Editorial: A milestone, not a landmark
We need to realise that symbolic moments do not always constitute final victories, says James Sutton

It’s been a big week for Cambridge. Not in any material sense, of course – the usual to-ing and fro-ing of work continues – but in some important and highly symbolic ways.
The victorious Yes campaign in the CUSU-led referendum billed the creation of a Disabled Students’ Officer position as a “positive step for greater equality and liberation.” Likewise, rainbow flags have flown from flagpoles at colleges across the city this week to mark the beginning of LGBT History Month. As Dominic Cawdell rightly points out, this is a landmark moment for an institution which has historically excluded, and in some ways perhaps continues to exclude, certain groups.
This history of exclusion is still what we find when we report that female academics are struggling to make it to the top of the university’s pay scale, that the university’s own Ethnicity & Diversity Report has found that only 24.4 per cent of undergraduate students are black or from ethnic minorities, or that the Social Mobility and Child Poverty Commission has condemned the fact that not a single pupil eligible for free school meals in Cambridgeshire got a place at either Oxford or Cambridge in 2014.

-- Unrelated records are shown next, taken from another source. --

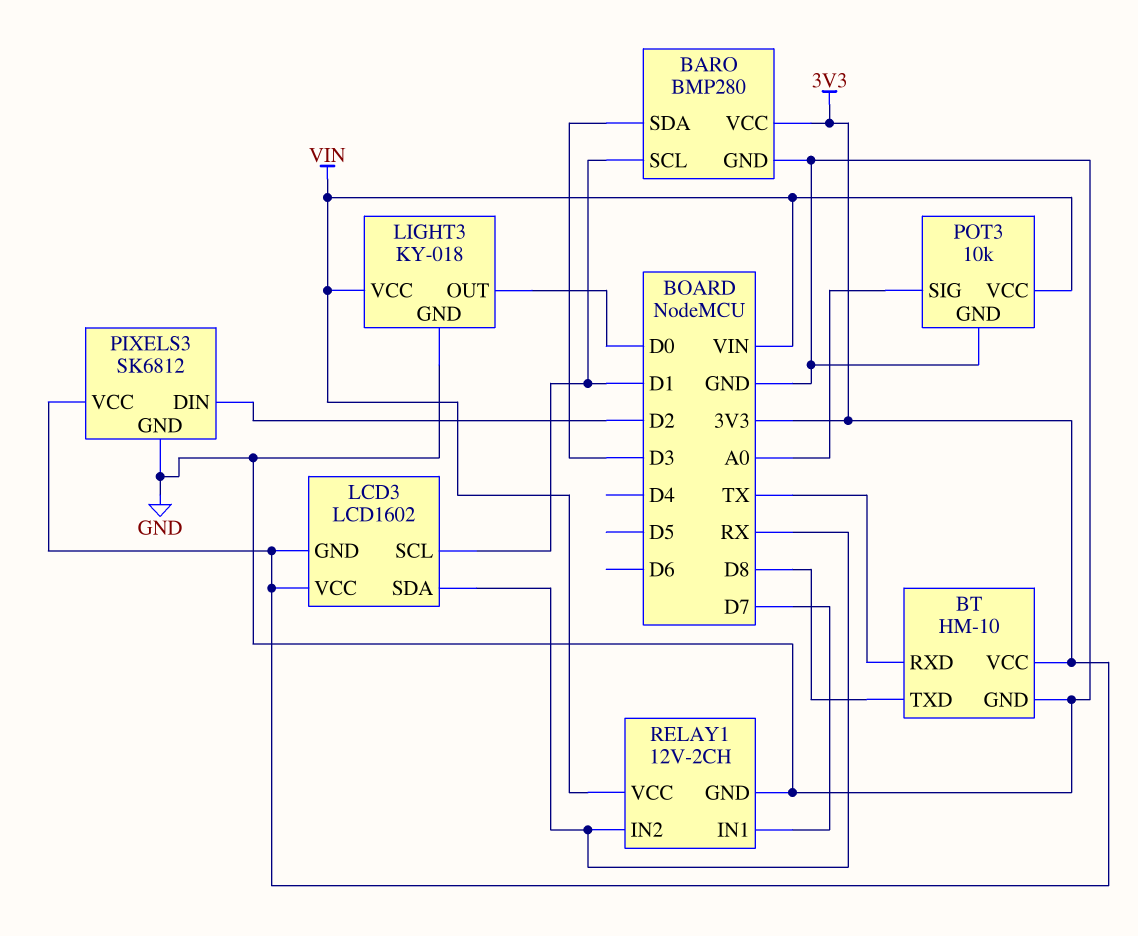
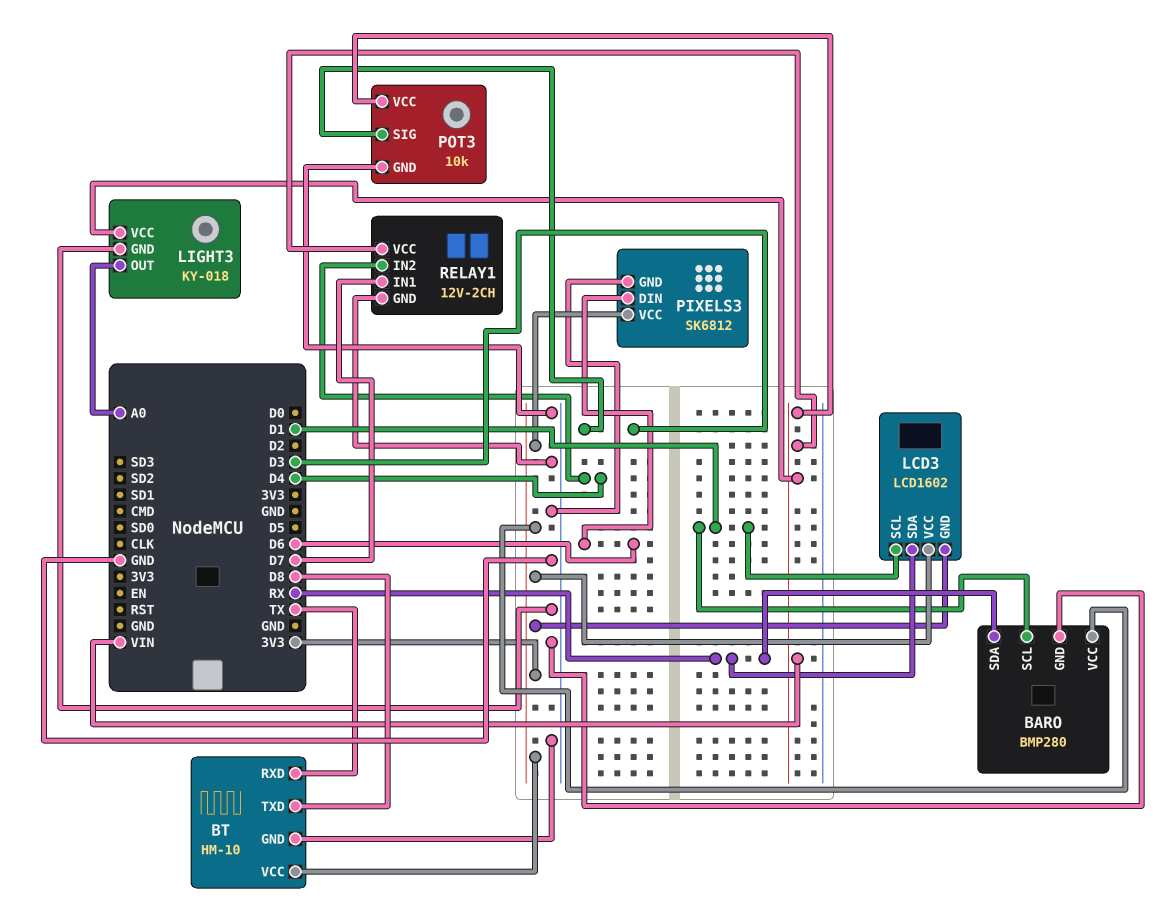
BARO pin SDA: D3 -> RX
LIGHT3 pin OUT: D0 -> A0
PIXELS3 pin DIN: D2 -> D6
POT3 pin SIG: A0 -> D3
RELAY1 pin IN2: RX -> D4

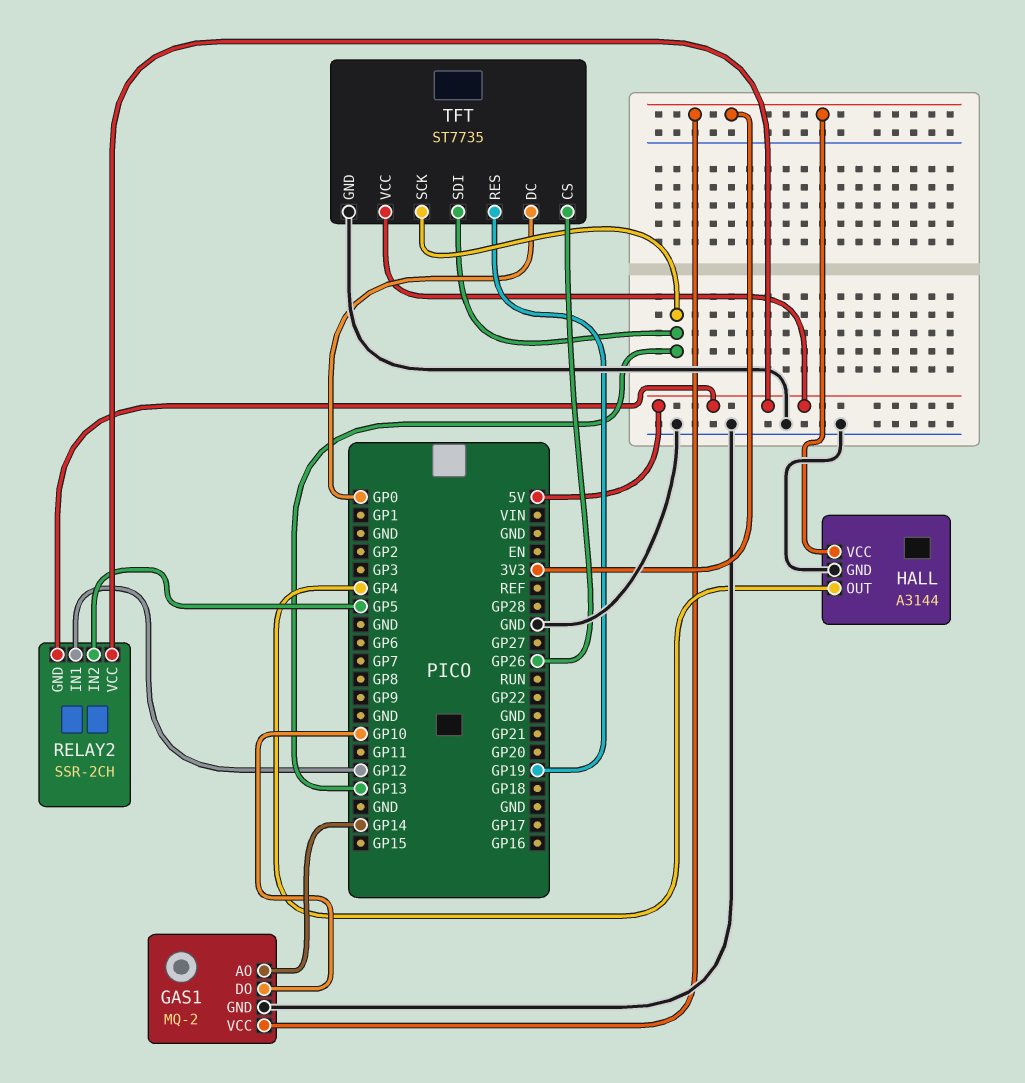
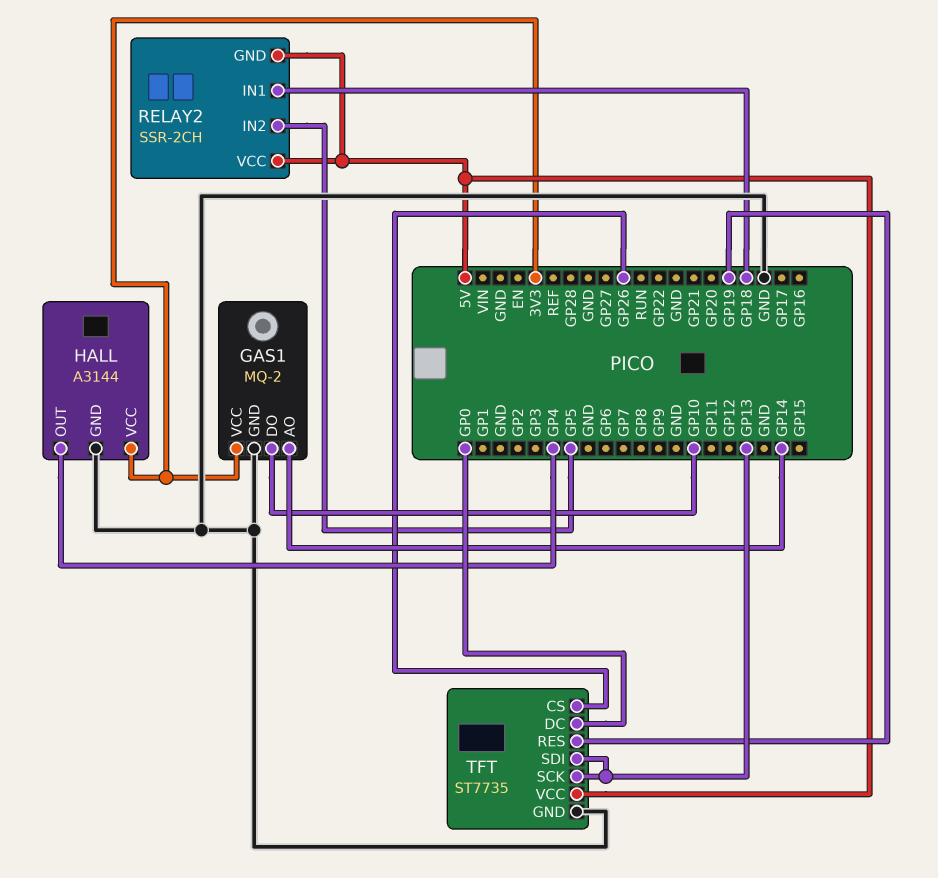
RELAY2 pin IN1: GP12 -> GP18

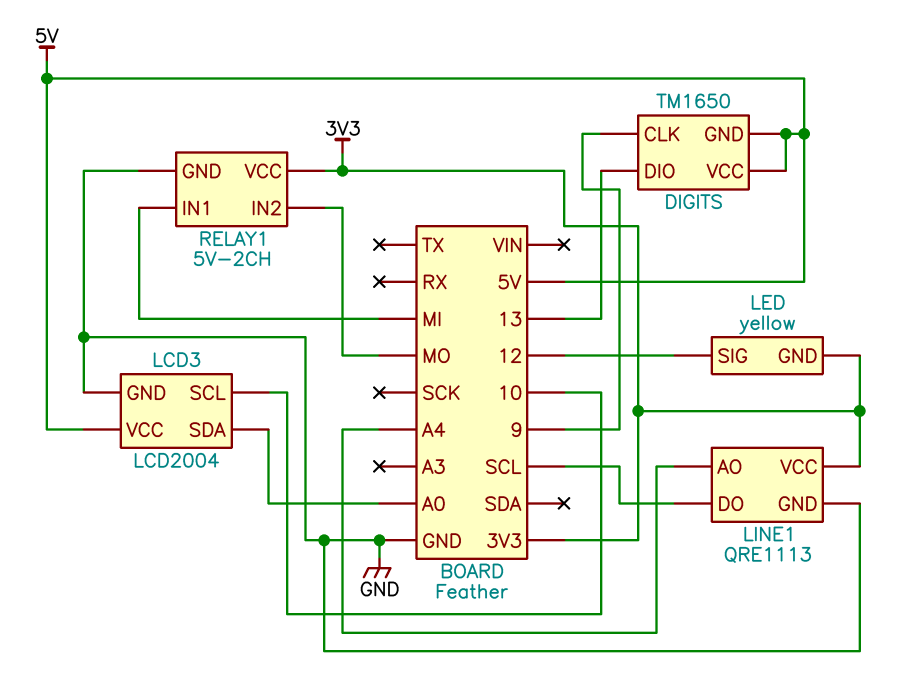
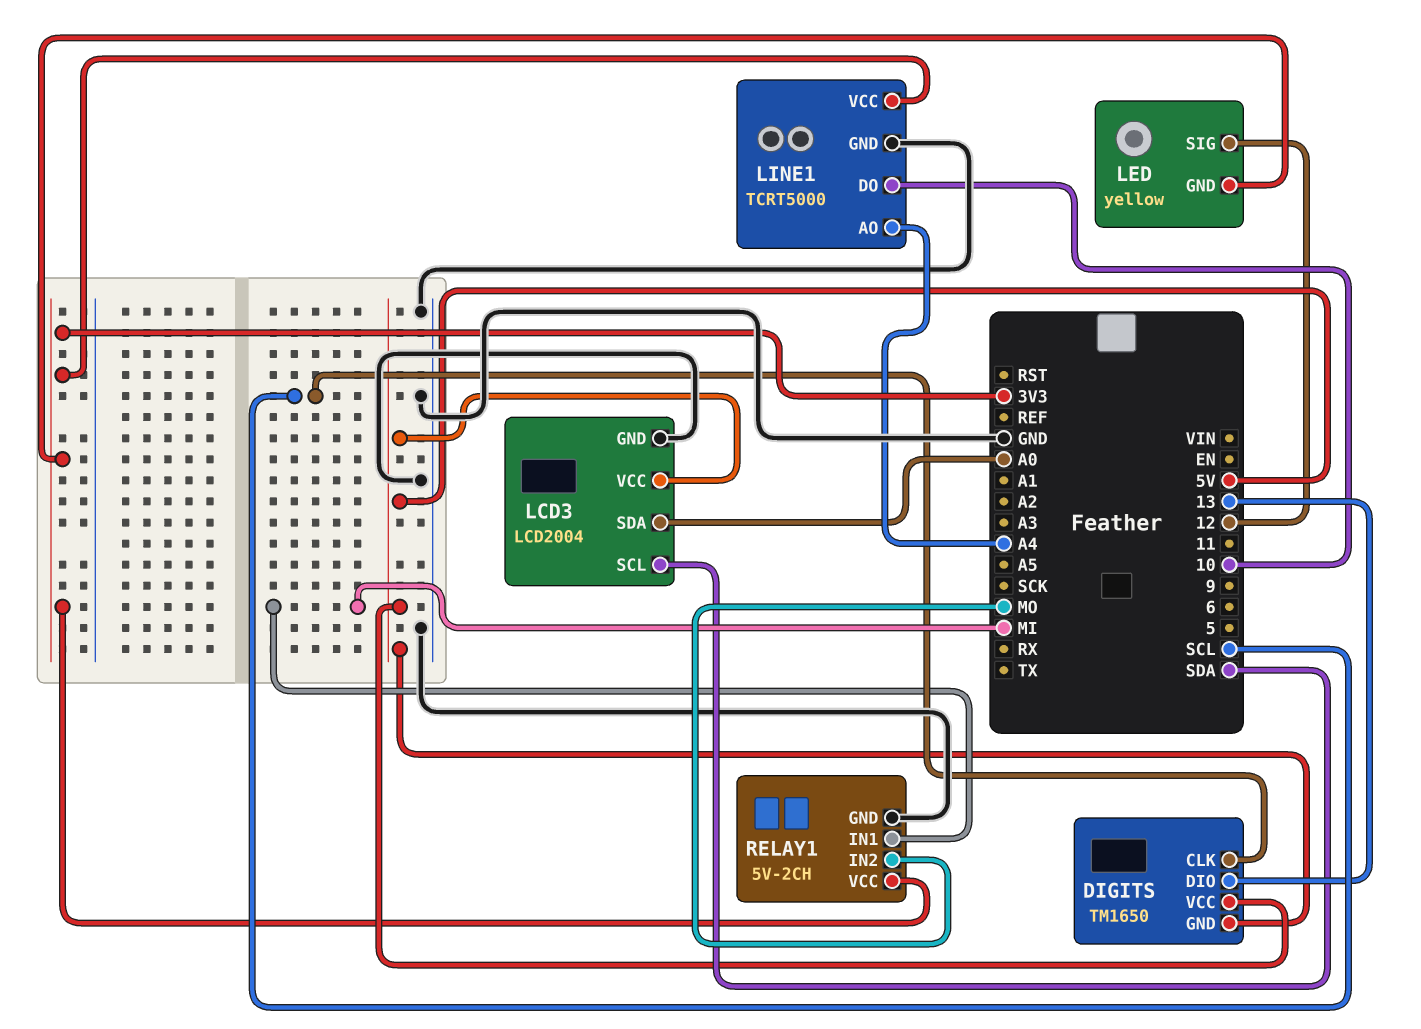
DIGITS pin CLK: 9 -> SCL
LCD3 pin SCL: 10 -> SDA
LINE1: QRE1113 -> TCRT5000
LINE1 pin DO: SCL -> 10

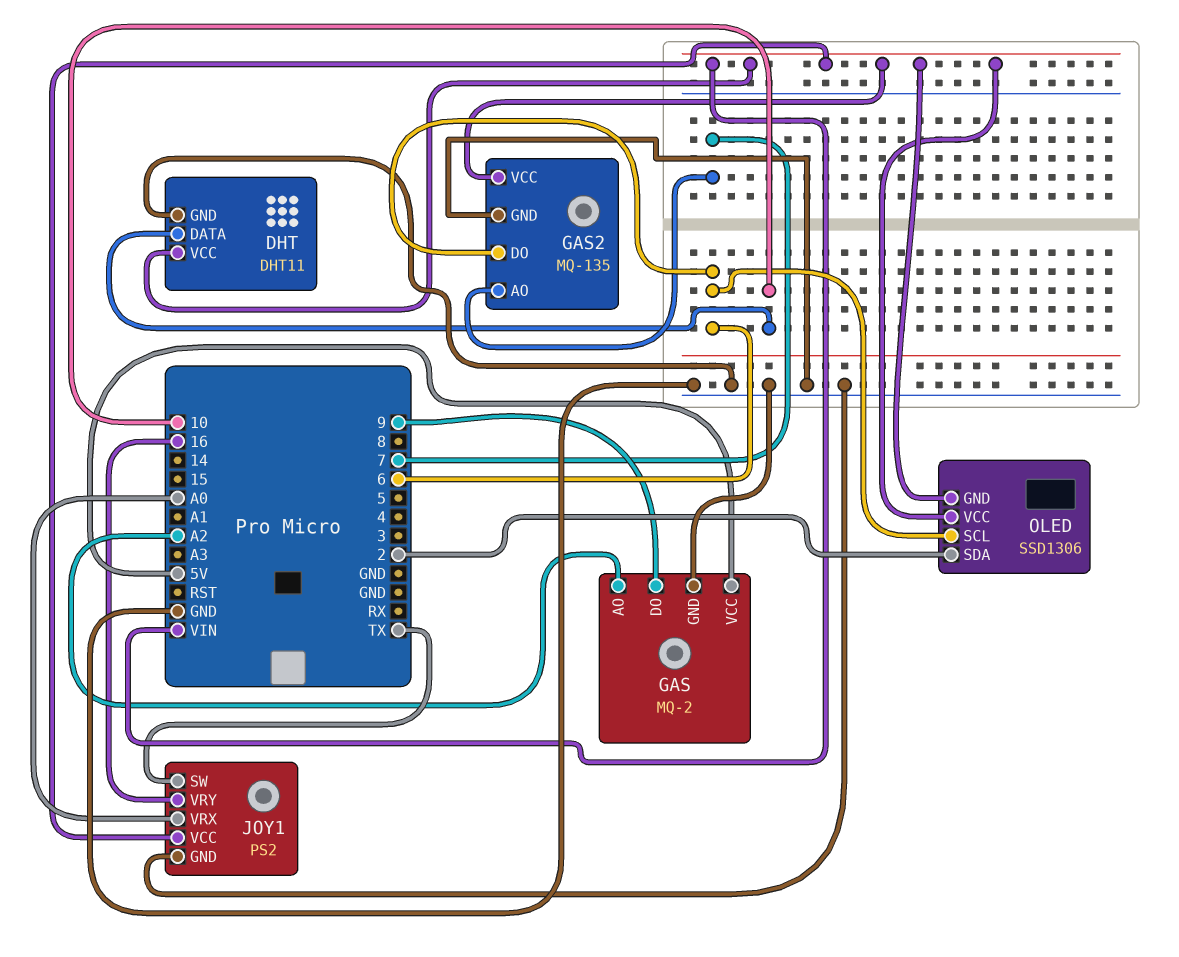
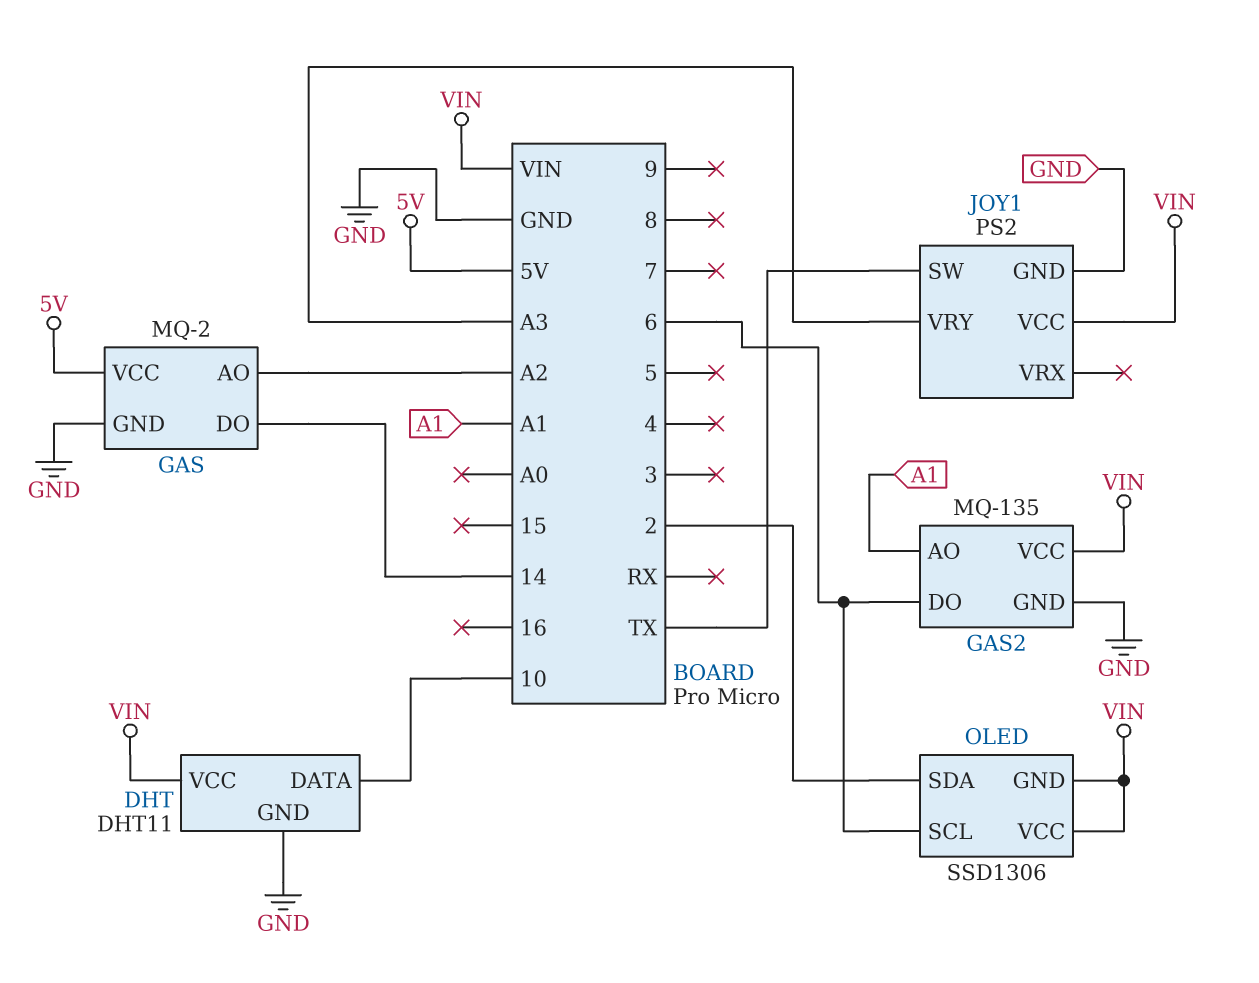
GAS pin DO: 9 -> 14
GAS2 pin AO: 7 -> A1
JOY1 pin VRX: A0 -> none
JOY1 pin VRY: 16 -> A3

These aren’t simply problems which have been consigned to the past, the products of years of systematic prejudices (although this is, of course, one side of the coin). These are also real-time issues: we only have to look at the way in which thousands of students seem to have dropped off the electoral register to realise that people are still being denied a voice.
Becoming aware of the problem of exclusion is often a ‘landmark moment’, but it should only ever be seen as a milestone on the way towards further change. Perhaps it would be more helpful if we view the raising of the rainbow flag in Cambridge less as a celebration and more as the raising of a standard – an announcement of the push which needs to follow.
When thinking about these sorts of progressive issues, we often try to figure moments such as the realisation of significant disparities or systematic prejudice as a sort of line in the sand; a turning point after which nothing can be the same again. The crucial thing to remember, though, is that lines in the sand can easily be washed away: without action, change will not stick.
This is precisely the case here. So while we may hail the creation of the Disabled Students’ Officer as a step in the right direction, that’s all it is until someone is elected to that role and begins to enact changes.
So too with LGBT History Month, which is described on its website as being “celebrated in February in the UK,” but comes with the insistence that “work to challenge homophobia, biphobia and transphobia continues throughout the year”.
We might think that such a bold statement of continued campaiging spirit is superfluous – of course LGBT+ people are going to continue campaigning for further recognition and equality! – but it is indeed necessary when faced by the somewhat fantastical impulse to turn every slight change into a big headline, and to transform every victory along the way into the end of the struggle.
This is why we cannot be too celebratory when much remains to be achieved, and why we must be wary of headlines which try to tell us that the ‘change’ we see before us is a grand historic landmark.